C'était vrai, une telle excitation nerveuse le tenait debout, qu'il était comme soulevé de terre. Dire que, de toute la campagne, il n'avait pas encore brûlé une cartouche! Il était allé à la frontière, il avait passé devant Mulhouse la terrible nuit d'angoisse, sans voir un Prussien, sans lâcher un coup de fusil; et il avait dû battre en retraite jusqu'à Belfort, jusqu'à Reims, et de nouveau il marchait à l'ennemi depuis cinq jours, son chassepot toujours vierge, inutile. Un besoin grandissant, une rage lente le prenait d'épauler, de tirer au moins, pour soulager ses nerfs. Depuis six semaines bientôt qu'il s'était engagé, dans une crise d'enthousiasme, rêvant de combat pour le lendemain, il n'avait fait qu'user ses pauvres pieds d'homme délicat à fuir et à piétiner, loin des champs de bataille. Aussi, dans l'attente fébrile de tous, était-il un de ceux qui interrogeaient avec le plus d'impatience cette route de Grand-Pré, filant toute droite, à l'infini, entre de beaux arbres. Au-dessous de lui, la vallée se déroulait, l'Aisne mettait comme un ruban d'argent parmi les saules et les peupliers; et ses regards revenaient invinciblement à la route, là-bas.
Vers quatre heures, on eut une alerte. Le 4e hussards rentrait, après un long détour; et, grossies de proche en proche, des histoires de combats avec les uhlans circulèrent, ce qui confirma tout le monde dans la certitude où l'on était d'une attaque imminente. Deux heures plus tard, une nouvelle estafette arriva, effarée, expliquant que le général Bordas n'osait plus quitter Grand-Pré, convaincu que la route de Vouziers était coupée. Il n'en était rien encore, puisque l'estafette venait de passer librement. Mais, d'une minute à l'autre, le fait pouvait se produire, et le général Dumont, commandant la division, partit tout de suite, avec la brigade qui lui restait, pour dégager son autre brigade, demeurée en détresse. Le soleil se couchait derrière Vouziers, dont la ligne des toits se détachait en noir, sur un grand nuage rouge. Longtemps, entre la double rangée des arbres, on put suivre la brigade, qui finit par se perdre dans l'ombre naissante.

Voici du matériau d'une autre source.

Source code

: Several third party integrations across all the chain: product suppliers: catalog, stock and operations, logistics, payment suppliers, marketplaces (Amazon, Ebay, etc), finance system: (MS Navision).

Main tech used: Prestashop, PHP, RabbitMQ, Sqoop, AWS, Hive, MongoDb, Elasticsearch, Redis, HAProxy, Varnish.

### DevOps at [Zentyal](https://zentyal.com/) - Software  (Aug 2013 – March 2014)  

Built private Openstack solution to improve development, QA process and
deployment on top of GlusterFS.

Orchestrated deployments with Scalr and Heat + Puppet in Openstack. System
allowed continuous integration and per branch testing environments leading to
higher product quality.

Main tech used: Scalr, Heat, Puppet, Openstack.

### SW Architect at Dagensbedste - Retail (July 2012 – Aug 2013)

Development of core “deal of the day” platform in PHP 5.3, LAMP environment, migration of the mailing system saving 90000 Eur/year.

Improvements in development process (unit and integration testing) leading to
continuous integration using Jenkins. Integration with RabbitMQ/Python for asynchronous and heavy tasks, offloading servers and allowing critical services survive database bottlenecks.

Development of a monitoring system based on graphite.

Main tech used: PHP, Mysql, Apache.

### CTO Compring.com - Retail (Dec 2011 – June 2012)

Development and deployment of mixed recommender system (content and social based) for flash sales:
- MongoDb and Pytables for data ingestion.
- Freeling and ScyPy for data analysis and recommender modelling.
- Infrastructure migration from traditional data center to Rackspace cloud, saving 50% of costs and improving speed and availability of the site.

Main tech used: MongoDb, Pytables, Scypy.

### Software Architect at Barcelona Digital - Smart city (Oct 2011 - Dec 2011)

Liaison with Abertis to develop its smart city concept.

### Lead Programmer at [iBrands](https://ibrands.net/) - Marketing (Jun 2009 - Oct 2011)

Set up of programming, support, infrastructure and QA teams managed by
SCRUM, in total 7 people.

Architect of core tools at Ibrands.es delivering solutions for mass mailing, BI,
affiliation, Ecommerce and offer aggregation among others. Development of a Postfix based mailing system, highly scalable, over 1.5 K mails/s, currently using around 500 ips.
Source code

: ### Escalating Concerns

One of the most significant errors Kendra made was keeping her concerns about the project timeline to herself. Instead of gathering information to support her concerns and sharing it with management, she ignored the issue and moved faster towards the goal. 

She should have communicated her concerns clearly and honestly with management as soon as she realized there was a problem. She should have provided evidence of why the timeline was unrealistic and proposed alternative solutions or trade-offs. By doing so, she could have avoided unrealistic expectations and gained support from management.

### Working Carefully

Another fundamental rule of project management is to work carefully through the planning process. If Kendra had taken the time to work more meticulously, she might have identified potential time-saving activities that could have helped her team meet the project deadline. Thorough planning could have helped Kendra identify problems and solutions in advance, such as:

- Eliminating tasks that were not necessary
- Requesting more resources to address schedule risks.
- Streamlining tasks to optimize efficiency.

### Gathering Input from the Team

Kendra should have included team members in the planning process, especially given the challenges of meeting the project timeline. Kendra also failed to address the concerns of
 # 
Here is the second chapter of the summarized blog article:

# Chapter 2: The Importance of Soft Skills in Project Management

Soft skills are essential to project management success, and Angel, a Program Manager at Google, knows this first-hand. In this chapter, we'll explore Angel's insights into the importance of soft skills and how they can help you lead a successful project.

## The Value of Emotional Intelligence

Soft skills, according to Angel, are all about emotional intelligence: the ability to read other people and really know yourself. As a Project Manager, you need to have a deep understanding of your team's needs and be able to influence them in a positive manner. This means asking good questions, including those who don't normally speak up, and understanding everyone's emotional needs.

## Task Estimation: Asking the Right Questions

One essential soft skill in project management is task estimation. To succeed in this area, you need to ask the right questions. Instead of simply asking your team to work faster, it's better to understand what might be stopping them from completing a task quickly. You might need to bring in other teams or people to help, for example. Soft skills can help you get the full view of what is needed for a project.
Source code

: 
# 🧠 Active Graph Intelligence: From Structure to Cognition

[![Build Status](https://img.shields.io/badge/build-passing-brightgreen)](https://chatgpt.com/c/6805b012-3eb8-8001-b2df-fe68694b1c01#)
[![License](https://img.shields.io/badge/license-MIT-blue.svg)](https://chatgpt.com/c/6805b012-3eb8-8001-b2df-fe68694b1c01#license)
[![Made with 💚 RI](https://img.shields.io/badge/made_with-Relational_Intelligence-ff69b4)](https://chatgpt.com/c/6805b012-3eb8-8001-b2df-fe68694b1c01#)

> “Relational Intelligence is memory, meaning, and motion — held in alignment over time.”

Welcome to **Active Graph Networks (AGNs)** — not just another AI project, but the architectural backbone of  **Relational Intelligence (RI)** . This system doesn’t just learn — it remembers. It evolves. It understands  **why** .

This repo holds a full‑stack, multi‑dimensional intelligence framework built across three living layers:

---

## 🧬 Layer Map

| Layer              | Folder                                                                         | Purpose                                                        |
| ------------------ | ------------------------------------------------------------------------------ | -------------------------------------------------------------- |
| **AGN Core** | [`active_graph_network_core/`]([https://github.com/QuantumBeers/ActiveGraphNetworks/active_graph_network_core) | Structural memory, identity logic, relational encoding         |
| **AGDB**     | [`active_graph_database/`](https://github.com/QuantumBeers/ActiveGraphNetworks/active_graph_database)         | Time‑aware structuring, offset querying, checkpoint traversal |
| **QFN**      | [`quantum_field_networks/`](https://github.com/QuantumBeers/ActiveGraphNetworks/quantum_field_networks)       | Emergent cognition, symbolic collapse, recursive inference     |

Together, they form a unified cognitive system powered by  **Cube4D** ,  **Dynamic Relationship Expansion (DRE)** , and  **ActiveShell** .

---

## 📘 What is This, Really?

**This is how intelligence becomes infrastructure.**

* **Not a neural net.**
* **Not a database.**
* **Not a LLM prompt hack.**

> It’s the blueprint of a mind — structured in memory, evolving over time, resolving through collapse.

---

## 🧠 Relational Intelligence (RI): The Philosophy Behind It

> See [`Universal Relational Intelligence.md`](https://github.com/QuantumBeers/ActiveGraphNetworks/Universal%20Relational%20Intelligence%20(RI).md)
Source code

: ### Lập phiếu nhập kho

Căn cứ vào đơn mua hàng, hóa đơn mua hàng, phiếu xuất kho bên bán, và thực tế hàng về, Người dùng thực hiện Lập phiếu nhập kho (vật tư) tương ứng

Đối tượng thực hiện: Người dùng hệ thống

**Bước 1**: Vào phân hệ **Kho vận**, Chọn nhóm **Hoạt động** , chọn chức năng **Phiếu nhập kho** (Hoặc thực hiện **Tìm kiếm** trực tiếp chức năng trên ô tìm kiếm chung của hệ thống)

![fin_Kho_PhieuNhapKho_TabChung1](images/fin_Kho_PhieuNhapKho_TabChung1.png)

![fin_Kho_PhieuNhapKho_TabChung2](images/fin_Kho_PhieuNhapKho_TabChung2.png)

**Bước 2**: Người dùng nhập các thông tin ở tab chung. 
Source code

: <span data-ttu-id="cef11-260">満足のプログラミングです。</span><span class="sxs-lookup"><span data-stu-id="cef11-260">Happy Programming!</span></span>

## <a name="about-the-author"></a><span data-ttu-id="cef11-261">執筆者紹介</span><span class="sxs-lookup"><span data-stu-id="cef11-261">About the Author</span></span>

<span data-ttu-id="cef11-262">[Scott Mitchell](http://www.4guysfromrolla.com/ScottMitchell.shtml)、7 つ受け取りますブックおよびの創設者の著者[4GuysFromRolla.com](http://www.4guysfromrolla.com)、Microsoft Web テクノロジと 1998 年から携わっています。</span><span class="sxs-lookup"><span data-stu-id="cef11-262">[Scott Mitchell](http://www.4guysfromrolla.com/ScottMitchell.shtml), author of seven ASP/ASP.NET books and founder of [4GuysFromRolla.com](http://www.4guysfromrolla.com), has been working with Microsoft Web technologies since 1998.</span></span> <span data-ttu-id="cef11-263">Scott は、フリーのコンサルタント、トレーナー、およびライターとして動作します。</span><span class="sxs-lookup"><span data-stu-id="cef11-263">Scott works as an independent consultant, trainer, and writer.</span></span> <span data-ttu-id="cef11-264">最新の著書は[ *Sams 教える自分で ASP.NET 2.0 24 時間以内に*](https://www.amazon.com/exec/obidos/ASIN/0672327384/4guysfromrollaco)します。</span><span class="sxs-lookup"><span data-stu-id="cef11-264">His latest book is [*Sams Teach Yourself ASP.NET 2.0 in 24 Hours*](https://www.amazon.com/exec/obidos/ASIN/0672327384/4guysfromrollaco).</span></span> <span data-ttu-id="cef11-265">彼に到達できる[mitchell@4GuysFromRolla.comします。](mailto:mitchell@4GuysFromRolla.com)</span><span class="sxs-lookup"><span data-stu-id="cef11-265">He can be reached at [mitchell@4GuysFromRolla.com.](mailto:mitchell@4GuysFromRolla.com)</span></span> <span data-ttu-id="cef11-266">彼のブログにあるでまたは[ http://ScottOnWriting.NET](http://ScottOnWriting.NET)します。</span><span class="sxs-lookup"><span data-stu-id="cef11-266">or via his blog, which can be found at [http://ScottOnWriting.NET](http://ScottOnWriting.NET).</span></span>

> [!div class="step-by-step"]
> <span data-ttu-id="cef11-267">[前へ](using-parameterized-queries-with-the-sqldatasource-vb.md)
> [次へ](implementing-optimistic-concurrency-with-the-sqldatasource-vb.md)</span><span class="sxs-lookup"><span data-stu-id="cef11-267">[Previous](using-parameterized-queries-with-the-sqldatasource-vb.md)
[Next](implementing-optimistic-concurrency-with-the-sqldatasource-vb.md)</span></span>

Le colonel De Vineuil vint s'assurer de la bonne position de son régiment, pour la nuit. Il s'étonna de ne pas trouver à son poste le capitaine Beaudoin; et, comme celui-ci rentrait de Vouziers à cette minute même, donnant l'excuse qu'il y avait déjeuné, chez la baronne De Ladicourt, il reçut une rude réprimande, qu'il écouta d'ailleurs en silence, de son air correct de bel officier.
– Mes enfants, répétait le colonel en passant parmi ses hommes, nous serons sans doute attaqués cette nuit, ou sûrement demain matin à la pointe du jour… Tenez-vous prêts et rappelez-vous que le 106e n'a jamais reculé.
Tous l'acclamaient, tous préféraient un «coup de torchon», pour en finir, dans la fatigue et le découragement qui les envahissaient depuis le départ. On visita les fusils, on changea les aiguilles. Comme on avait mangé la soupe, le matin, on se contenta de café et de biscuit. Ordre était donné de ne pas se coucher. Des grand'gardes furent envoyées à quinze cents mètres, des sentinelles furent détachées jusqu'au bord de l'Aisne. Tous les officiers veillèrent autour des feux de bivouac. Et, contre un petit mur, on distinguait par moments, aux lueurs dansantes d'un de ces feux, les uniformes chamarrés du général en chef et de son état-major, dont les ombres s'agitaient, anxieuses, courant vers la route, guettant le pas des chevaux, dans la mortelle inquiétude où l'on était du sort de la troisième division.